The precise objectives, structure and functioning of a Celtic Seas forum need to be determined. Experiences gained in PISCES have helped to identify key considerations:

  • Geographic scale. There are advantages to mirroring existing boundaries. The Celtic Seas sub-region would be the most practical for the purposes of the MSFD and provide strong synergy with OSPAR Celtic Seas Region III. This could build upon the existing stakeholder group formed as part of the PISCES project.
  • Objectives. The objectives of the forum would need to be determined and set out clearly in a terms of reference. This is likely to include providing an impartially-led platform for dialogue between stakeholders, and between stakeholders and government. The forum could be established with a focus on the MSFD, after which it could be broadened out to wider marine policy and management.
  • Legal status. Evidence suggests that a statutory basis aids formal recognition, funding and effectiveness, and increases stakeholder buy-in. Demonstrating the effectiveness of such a forum through projects like PISCES could support this.
  • Representation. The forum must be representative, and perceived as such. At a minimum it would need to include key industry/sea-user sectors in the Celtic Seas sub-region, NGOs and the research/scientific community. Government could either join as another stakeholder, or take part as observers.
  • Management. The management structure would need to be formally defined, including considerations such as the establishment of a secretariat, membership process, working groups and a meeting programme. Management could be supported (at least initially) directly by government.
  • Funding. Securing long-term funding will be vital. Given the transnational context, this could be from the EC, perhaps in combination with national governments. However, interim funding may be needed. Membership fees are a possibility, but would need to be carefully considered to avoid disadvantaging any individual interest groups.
  • Managing expectations. Members need to understand the group’s role in management decisions and the role and level of influence for each sector. This should be communicated to stakeholders at the outset.
  • Relationship to other mechanisms. Sub-regional stakeholder forums could be part of a hierarchy of stakeholder mechanisms, complementing other governance mechanisms (e.g. regional sea conventions, fisheries regional advisory councils and national/sub-national stakeholder forums). Links should be made between all relevant stakeholder participation processes.

Case study 9: European Fisheries Regional Advisory Councils

The growing international recognition of the need for stakeholder participation in decision-making was given a legal basis in European fisheries management through the creation of regional advisory councils (RACs) during the 2002 reform of the CFP. RACs bring together different interests and different member states at a regional level and are the principal means for providing stakeholder advice to the EC on European fisheries management.

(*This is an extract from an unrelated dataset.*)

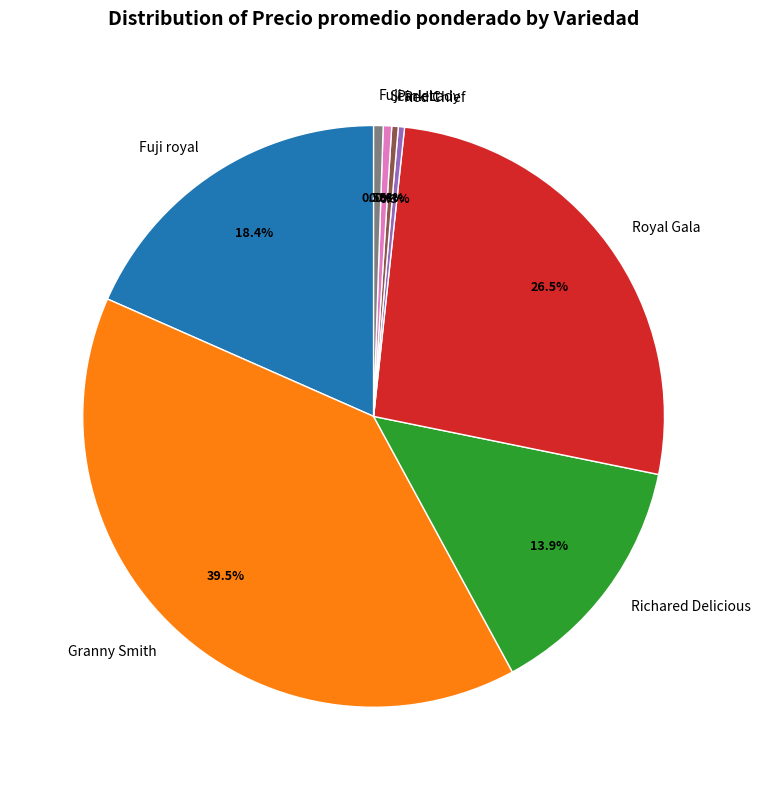

Is there a majority slice in this chart?

No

RACs were hailed by many as the most positive development of the 2002 reform.

The RACs cover seven geographical areas, pelagic stocks and the high-seas/long-distance fleet. They include representatives from the fishing sector (catch, processing, producers etc.) and one-third representation from ‘other interests’, which includes environmental organisations, anglers and aquaculture.

The establishment of the RACs has improved access to information, understanding between stakeholders (including scientists and policy-makers), and understanding of the decisions made by the EC. Although RACs are clearly involved in fisheries management, their mandate is restricted to giving advice which the Commission may or may not take into account. However, the emphasis on regionalisation in the 2012 reform of the CFP suggests RACs will have an increasingly prominent role in future fisheries management.xix

References

  1. xix.   www.northseacommission.info (accessed on 20th September 2012).